The result was that we produced, at least in the U.S., generations of business graduates who's main take-away from their quant methods course was that they hated it and never wanted to deal with that stuff again. Their lack of enthusiasm when giving feedback to administrators paved the way for other disciplines to push aside quant methods courses and grab their space in the curriculum. Quant methods is still required at many schools, and is very popular at some, but its "footprint" in the curriculum is often diminished, and it is all too frequently no longer required at all (excluding perhaps a basic statistics course).
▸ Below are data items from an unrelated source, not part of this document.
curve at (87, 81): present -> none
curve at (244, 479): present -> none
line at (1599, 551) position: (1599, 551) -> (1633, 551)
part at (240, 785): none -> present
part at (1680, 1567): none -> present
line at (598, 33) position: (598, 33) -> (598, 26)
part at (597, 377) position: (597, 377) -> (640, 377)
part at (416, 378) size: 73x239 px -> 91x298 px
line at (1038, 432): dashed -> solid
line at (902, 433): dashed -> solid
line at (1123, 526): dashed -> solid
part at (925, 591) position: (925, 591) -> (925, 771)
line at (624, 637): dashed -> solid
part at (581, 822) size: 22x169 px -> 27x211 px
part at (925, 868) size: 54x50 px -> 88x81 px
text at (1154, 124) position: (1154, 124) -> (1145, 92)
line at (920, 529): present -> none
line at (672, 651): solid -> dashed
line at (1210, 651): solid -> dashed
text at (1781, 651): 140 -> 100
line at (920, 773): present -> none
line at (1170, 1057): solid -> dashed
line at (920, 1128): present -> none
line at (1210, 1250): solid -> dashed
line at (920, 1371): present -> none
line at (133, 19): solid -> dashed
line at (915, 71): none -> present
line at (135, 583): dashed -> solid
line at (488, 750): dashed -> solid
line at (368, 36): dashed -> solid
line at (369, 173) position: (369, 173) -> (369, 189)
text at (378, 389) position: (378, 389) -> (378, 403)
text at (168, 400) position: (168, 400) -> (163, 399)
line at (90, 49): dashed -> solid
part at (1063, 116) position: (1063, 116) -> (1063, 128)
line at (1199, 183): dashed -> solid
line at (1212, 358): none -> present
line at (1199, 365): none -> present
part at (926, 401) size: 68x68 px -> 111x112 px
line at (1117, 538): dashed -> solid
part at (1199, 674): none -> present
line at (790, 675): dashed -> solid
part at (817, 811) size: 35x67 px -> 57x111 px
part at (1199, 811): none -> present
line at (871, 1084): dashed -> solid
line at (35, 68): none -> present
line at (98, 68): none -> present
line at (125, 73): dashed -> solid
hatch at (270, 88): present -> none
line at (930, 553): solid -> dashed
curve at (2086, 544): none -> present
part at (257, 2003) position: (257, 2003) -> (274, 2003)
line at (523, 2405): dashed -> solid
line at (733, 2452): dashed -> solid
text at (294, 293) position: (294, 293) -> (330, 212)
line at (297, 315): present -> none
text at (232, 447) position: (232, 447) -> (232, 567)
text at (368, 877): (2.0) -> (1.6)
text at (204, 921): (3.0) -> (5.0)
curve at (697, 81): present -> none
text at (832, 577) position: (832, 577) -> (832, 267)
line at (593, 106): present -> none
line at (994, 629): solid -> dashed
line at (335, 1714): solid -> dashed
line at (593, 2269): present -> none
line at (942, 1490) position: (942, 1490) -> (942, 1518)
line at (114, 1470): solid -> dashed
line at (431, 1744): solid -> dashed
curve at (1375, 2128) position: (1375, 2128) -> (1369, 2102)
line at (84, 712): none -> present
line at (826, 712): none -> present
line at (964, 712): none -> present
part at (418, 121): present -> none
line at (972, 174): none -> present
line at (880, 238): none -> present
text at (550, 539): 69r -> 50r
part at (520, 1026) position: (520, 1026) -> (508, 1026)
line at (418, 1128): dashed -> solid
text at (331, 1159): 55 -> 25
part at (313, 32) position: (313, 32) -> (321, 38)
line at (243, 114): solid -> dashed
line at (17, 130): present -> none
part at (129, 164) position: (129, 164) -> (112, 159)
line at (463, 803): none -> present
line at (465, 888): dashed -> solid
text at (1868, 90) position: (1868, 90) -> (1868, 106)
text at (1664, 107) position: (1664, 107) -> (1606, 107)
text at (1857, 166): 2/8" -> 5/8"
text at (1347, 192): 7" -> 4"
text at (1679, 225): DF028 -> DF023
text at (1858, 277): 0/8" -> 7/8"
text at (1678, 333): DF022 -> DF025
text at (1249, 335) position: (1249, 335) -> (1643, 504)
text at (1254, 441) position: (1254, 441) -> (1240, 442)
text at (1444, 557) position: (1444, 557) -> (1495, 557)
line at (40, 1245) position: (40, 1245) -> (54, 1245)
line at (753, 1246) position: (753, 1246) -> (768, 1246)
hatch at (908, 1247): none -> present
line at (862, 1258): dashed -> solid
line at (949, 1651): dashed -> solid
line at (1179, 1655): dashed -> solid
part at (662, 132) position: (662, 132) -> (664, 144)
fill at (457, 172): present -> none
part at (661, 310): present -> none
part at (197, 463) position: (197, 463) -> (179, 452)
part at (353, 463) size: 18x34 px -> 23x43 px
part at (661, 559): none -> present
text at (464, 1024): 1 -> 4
Software and hardware are ubiquitous now, and the software quality is quite good. Based on recent market-leading textbooks, though, I believe we are still focusing general quant methods courses heavily on application of specific O.R. tools (linear programming, simulation, decision trees). Some skill building is fine, but it is hard to say whether planting graduates with good skills at small-scale modeling in supply chain, marketing or finance positions will lead organizations to attack larger and more complex problems (where O.R. analysts are needed), or will diminish the need for workers with O.R. training (because the generic business graduate can do enough of the analysis on his or her own). Perhaps more critically, it is not clear to me that a non-O.R. graduate with decent modeling skills for the scope and scale taught in a classroom will necessarily be able to identify larger opportunities that would justify bringing in consultants or creating an internal O.R. group.
The key here may be to dial back a little on teaching specific models and algorithms, and put more emphasis on general modeling and problem-solving skills (including recognizing the actual problem and delineating its scope).
Sideways
This is the direction that I think is most often overlooked. Small to medium businesses (SMBs), small non-profits and small governmental institutions (think your local school district) are probably underserved by the operations research community, particularly as they may tend not to be lucrative potential clients for consultancies. The key decision makers are often not business school graduates, and may have no idea that O.R. and analytics even exist (unless they know "analytics" in the sense of parsing web server logs). Presentations at local Chamber of Commerce meetings, participation in local business forums (do your local businesses have a LinkedIn group?), and even pro-bono consulting will help show people both what O.R. is about and how it can pay off. My guess is that this group is particularly ripe for word-of-mouth marketing.
As I said, this segment is probably not particularly lucrative monetarily. Every once in a while, though, one of those SMBs will take off and become a large company; hopefully they will remember the role O.R. played in their growth. Organizations in this category that benefit from O.R. help may also have the ear of politicians and university administrators, which may foster some growth in O.R. curricula. Finally, press reports of success stories at this level may catch the eyes of executives in larger firms.